A relief featuring the sun god Shamash and his emblem, the standard Mesopotamian symbol of the sun, a four-pointed disk with undulating lines. (Source)
As people across the northern hemisphere get ready to mark the beginning of summer with the Summer Solstice coming up on June 20th, there is a feeling of jubilation and excitement for days spent at the beach, eating ice cream and sunbathing.
To the Mesopotamians, however, the official start of summer was not a time for jubilation or excitement, but rather a time to mourn the start of the decline of daylight hours and parching heat.
The Mesopotamians were the first to begin recording their observations of the skies, and they paid such close attention to what was happening above them, that while they had Shamash, the all-encompassing god of the sun, they also knew that the sun did not always behave the same way. As a result, they assigned a deity to represent certain phases of the sun.
For the summer solstice phase, when the sun reached its highest point in the sky, they assigned Nergal, an evil god of the netherworld. Aside from being a solar god representing the evil aspect of Shamash, Nergal was also portrayed as the god of war and pestilence who brings fever and devastation in Mesopotamian hymns and myths.

“As a god of plague, drought, fire, and insufferable heat, Nergal quickly came to be associated with death and the underworld. He was portrayed either as a powerful man bearing a sickle-sword and a mace, or as a lion with a man’s head.” (Source)
Through Nergal’s classification, it becomes clear that the Mesopotamians considered high summer to be the dead season, when the sun parched the earth and brought destruction in the form of drought and unbearable heat that turned everything brown.
Like most celestial events in antiquity, the Mesopotamians observed the summer solstice with a distinct ritual. For six days, the Babylonians would hold a funeral for the god of food and vegetation, Tammuz, by placing his statue on a bier and having a walking procession complete with mourners in tow. Tammuz’s wife, Ishtar, the goddess of fertility, love and war, would mourn his death through a dirge. The lamentation hymn was recited each year, accompanied by sobbing and wailing by women mourners.

Tammuz and Ishtar. (Source)
The ritual of mourning Tammuz’s death continued until the biblical time of Ezekiel. In fact, aside from Tammuz being the name of the fourth month of the Babylonian calendar, it is also that in the Hebrew calendar. (Wikipedia)
Now you know some cool information, albeit depressing, but don’t let Mesopotamian pessimism get you down about the start of summer.

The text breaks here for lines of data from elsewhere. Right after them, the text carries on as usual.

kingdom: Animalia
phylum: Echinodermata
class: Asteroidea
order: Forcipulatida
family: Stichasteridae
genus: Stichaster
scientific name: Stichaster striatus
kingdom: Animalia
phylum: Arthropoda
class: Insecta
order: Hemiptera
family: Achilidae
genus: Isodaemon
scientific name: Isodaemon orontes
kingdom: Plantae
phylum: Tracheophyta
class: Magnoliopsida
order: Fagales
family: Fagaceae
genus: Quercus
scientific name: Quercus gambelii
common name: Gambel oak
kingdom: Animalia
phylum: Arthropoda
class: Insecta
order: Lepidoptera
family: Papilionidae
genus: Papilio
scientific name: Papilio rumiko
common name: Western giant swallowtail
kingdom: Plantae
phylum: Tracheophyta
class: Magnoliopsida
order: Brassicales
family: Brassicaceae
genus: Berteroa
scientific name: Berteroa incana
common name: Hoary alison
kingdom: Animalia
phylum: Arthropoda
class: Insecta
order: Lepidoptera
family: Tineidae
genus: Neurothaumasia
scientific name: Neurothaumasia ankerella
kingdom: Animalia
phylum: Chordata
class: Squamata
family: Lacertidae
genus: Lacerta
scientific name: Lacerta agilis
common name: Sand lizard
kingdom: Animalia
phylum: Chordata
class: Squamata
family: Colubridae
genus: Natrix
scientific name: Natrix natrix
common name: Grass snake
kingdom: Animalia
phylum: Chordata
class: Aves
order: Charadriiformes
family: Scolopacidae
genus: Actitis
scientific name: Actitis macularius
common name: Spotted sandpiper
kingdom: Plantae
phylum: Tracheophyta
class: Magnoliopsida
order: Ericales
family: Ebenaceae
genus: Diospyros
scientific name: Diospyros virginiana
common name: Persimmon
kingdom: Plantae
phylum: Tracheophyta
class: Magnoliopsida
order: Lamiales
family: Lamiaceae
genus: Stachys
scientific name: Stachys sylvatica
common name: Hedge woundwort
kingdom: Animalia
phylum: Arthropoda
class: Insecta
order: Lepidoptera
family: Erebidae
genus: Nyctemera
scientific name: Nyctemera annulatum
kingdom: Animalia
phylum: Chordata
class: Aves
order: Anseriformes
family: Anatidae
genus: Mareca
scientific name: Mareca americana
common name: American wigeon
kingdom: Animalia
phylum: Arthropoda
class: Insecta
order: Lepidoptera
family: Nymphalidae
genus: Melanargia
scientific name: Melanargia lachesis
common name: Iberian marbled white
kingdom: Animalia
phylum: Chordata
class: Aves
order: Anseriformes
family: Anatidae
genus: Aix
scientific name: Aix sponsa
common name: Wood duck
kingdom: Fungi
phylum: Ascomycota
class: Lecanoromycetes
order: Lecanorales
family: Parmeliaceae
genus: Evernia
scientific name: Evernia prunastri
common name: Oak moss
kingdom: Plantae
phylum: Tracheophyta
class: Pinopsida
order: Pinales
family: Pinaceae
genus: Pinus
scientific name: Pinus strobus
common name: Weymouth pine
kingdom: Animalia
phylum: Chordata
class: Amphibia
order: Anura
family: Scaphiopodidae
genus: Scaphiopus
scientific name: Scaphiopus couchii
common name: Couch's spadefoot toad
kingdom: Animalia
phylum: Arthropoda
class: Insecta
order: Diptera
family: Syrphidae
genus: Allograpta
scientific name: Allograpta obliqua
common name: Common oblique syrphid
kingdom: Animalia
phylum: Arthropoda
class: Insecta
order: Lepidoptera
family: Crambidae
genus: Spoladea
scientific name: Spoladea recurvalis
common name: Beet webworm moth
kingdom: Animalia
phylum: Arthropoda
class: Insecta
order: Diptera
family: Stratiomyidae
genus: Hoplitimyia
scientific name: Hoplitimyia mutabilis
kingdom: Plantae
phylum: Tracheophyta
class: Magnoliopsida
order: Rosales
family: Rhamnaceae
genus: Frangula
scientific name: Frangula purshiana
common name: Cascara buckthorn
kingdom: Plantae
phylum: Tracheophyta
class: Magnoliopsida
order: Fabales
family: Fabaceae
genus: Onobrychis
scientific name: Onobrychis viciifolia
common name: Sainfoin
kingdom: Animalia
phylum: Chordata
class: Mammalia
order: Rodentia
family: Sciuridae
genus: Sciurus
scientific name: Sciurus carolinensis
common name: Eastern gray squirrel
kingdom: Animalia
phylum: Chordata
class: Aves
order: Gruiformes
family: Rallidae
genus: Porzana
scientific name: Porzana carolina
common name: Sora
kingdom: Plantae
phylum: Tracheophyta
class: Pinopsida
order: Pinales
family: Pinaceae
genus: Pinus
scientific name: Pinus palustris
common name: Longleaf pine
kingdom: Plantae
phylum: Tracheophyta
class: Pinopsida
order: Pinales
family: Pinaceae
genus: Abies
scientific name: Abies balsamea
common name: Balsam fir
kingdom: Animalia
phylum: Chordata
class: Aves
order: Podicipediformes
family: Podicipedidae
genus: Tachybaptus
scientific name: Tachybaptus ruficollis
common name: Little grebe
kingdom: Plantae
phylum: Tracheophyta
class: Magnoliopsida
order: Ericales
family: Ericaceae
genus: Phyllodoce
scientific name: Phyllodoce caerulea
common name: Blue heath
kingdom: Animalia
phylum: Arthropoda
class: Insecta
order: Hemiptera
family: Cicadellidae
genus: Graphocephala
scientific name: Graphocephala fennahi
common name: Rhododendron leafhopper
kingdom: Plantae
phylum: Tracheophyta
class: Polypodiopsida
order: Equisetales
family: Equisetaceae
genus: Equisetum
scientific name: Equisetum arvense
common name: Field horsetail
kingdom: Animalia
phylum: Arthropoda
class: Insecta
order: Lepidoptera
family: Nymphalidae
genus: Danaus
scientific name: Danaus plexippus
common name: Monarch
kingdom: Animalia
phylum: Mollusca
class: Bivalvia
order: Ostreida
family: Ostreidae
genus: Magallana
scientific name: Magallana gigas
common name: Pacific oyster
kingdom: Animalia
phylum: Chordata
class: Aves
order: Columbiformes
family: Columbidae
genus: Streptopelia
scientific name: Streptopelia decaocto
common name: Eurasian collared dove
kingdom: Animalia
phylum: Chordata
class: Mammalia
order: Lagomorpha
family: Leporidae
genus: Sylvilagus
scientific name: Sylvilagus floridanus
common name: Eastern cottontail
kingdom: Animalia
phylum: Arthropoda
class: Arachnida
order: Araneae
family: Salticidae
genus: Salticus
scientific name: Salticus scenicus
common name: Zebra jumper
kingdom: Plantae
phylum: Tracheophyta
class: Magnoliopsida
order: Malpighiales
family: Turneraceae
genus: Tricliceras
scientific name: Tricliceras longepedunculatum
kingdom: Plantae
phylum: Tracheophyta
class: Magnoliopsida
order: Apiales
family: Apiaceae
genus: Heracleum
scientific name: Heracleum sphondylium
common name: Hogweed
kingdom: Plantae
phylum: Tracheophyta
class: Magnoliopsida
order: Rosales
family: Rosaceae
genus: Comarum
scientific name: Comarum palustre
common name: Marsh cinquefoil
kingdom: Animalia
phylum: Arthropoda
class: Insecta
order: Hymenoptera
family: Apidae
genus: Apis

Remember, they didn’t have air conditioning or snow cones back then! Happy Summer Solstice, Northern Hemisphere!
Sources and further reading:
http://www.tofm.org/papacy/sunworship.htm (Picture of Shamash and emblem)
http://en.wikipedia.org/wiki/Nergal (Nergal Wikipedia entry)
http://www.pantheon.org/articles/n/nergal.html (Nergal entry)
http://ferrebeekeeper.wordpress.com/2011/06/21/ (Nergal)
http://en.wikipedia.org/wiki/Tammuz_%28deity%29 (Tammuz Wikipedia entry)
http://www.newworldencyclopedia.org/entry/Ishtar (Ishtar New World Encyclopedia entry)
http://www.ancientworlds.net/aw/Article/1139774 (Tammuz Funeral Dirge)
Apollodorosh
June 15, 2012 at 11:56 am
I’m not sure whether one can truly call Nergal an “evil” God… If it is evil it is usually considered a demon, which is lower than a God and does not receive any worship.